BEGIN DATA TO EXAMINE

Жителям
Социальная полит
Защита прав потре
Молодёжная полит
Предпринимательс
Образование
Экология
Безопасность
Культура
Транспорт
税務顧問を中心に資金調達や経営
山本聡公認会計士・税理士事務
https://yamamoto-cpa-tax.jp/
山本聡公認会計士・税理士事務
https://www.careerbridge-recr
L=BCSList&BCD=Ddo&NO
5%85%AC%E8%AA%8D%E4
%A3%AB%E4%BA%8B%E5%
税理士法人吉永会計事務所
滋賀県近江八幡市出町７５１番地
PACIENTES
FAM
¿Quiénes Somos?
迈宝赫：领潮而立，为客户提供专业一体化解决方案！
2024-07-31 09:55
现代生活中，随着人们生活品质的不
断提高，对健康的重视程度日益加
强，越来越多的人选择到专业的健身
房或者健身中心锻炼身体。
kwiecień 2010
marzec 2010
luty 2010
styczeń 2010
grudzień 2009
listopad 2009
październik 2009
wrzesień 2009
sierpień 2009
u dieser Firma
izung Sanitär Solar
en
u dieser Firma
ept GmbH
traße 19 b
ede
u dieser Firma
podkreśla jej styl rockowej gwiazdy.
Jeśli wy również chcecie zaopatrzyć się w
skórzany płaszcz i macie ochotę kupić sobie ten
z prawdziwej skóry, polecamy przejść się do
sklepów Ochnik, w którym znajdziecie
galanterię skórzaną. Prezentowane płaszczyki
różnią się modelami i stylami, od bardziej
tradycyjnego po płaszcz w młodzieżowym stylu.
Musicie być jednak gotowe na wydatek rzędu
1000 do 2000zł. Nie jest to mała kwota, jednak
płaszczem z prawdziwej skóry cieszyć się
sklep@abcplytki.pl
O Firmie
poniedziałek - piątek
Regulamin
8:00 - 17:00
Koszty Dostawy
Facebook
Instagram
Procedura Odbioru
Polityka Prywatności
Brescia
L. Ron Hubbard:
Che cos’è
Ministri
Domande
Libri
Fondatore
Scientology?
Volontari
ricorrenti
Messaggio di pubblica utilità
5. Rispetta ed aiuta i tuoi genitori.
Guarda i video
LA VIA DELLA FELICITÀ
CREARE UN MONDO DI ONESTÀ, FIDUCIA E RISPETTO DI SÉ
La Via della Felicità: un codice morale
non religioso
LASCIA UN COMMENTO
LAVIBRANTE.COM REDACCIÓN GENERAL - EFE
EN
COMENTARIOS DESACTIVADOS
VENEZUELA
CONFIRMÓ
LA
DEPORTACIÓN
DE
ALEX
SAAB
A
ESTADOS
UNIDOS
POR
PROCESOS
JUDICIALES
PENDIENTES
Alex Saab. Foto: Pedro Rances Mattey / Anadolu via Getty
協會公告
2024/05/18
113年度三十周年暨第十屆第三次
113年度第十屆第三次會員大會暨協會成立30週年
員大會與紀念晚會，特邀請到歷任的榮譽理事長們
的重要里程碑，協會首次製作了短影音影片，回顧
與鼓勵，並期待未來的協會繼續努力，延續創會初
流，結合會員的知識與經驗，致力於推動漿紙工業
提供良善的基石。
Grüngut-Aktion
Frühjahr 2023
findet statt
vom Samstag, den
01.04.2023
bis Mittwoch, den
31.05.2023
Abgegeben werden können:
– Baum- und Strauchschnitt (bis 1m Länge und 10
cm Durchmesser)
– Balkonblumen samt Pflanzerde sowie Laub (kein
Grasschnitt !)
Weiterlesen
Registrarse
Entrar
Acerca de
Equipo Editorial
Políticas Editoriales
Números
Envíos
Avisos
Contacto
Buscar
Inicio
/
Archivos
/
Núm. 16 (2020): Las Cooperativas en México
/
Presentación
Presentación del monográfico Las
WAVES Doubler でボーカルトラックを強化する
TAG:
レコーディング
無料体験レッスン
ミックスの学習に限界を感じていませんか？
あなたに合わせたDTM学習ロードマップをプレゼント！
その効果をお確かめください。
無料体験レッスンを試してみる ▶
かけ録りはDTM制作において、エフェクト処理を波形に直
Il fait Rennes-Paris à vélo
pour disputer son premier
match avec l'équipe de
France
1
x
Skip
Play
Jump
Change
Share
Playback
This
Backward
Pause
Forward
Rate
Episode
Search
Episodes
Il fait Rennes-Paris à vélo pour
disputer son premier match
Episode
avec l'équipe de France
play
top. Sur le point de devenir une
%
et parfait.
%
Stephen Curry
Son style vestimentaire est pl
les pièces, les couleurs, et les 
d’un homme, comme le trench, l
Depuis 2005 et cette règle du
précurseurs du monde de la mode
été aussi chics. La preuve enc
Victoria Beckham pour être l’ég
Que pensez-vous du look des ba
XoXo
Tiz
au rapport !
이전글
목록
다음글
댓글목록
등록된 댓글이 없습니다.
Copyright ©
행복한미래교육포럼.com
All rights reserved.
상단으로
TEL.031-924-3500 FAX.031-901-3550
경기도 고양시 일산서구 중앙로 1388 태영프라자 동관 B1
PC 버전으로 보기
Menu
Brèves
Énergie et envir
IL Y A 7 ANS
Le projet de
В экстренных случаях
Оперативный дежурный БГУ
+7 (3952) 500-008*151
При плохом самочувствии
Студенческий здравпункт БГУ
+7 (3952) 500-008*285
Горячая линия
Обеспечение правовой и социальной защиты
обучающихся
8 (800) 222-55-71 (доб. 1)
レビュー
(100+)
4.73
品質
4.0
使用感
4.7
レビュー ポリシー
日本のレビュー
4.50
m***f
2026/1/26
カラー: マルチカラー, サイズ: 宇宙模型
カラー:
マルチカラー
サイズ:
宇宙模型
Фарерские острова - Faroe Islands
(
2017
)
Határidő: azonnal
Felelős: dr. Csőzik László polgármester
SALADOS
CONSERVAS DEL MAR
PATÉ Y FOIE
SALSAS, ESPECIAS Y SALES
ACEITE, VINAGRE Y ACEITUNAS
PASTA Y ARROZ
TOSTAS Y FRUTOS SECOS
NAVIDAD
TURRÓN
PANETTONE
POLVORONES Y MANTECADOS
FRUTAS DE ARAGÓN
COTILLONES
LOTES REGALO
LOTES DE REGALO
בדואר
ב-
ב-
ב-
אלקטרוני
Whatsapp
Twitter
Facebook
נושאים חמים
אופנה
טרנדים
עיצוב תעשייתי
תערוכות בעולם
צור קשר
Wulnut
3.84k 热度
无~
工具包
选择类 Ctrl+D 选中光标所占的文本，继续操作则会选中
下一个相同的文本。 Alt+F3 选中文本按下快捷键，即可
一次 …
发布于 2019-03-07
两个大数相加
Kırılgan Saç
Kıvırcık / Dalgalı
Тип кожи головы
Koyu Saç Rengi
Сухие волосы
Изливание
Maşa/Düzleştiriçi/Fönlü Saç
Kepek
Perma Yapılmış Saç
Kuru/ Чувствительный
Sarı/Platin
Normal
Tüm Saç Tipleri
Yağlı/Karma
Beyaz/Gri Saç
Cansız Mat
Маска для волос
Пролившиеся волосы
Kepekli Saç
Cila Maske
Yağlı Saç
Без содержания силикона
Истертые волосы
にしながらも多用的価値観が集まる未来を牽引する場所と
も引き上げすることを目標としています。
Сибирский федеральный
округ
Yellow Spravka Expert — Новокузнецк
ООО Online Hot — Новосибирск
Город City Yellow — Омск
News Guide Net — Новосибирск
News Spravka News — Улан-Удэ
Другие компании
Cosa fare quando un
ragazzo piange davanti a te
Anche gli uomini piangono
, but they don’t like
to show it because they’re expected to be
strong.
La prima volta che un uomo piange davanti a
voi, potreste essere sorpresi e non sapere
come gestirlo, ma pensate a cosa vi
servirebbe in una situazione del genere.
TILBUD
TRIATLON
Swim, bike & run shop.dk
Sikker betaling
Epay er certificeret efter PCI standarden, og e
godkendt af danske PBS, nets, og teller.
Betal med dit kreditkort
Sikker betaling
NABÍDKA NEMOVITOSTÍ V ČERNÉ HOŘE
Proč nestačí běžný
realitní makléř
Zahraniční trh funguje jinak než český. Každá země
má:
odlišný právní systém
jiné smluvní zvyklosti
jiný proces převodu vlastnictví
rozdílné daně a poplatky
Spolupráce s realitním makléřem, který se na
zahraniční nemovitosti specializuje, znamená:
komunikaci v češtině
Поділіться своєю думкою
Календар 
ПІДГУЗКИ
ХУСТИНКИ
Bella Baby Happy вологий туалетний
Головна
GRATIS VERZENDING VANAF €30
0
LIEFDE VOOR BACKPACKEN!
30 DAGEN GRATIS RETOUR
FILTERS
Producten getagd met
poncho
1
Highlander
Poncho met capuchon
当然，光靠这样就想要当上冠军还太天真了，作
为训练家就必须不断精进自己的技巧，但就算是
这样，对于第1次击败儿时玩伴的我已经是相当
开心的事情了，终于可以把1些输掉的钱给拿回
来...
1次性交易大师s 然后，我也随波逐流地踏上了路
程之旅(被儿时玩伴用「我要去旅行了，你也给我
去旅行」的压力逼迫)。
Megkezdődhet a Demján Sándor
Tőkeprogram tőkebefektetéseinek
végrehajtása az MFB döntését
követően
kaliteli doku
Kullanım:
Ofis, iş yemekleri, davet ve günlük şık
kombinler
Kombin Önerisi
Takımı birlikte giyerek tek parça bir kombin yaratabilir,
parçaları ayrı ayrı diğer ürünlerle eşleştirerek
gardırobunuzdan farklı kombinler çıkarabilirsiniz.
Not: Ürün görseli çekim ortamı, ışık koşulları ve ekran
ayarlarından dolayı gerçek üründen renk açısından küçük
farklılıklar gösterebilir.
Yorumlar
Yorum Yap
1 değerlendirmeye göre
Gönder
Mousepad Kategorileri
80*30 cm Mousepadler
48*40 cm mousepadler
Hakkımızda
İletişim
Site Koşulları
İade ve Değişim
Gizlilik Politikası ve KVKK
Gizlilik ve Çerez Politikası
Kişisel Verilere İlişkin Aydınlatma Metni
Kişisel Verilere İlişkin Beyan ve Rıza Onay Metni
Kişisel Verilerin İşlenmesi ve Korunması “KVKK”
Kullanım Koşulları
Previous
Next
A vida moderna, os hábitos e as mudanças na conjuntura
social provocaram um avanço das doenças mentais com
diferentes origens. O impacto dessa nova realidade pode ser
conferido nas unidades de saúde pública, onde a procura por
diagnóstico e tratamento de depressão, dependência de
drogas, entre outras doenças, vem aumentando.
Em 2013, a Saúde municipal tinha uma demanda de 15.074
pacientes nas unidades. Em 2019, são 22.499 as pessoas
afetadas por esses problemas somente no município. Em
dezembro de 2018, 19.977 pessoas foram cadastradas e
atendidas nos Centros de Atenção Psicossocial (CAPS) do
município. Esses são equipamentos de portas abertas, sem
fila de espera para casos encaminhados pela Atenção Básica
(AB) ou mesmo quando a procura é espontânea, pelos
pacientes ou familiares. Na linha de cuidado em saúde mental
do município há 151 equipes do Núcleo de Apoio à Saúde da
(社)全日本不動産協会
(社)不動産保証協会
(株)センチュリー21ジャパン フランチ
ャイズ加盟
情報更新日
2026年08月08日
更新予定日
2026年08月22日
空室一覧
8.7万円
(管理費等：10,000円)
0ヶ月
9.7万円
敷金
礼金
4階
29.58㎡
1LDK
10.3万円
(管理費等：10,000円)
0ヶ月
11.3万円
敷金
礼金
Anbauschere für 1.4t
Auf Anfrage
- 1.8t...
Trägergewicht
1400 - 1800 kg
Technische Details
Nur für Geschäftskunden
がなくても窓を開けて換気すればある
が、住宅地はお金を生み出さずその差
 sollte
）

END DATA TO EXAMINE

Search the data above for the string "jednak" and return every line that has it.

Musicie być jednak gotowe na wydatek rzędu
1000 do 2000zł. Nie jest to mała kwota, jednak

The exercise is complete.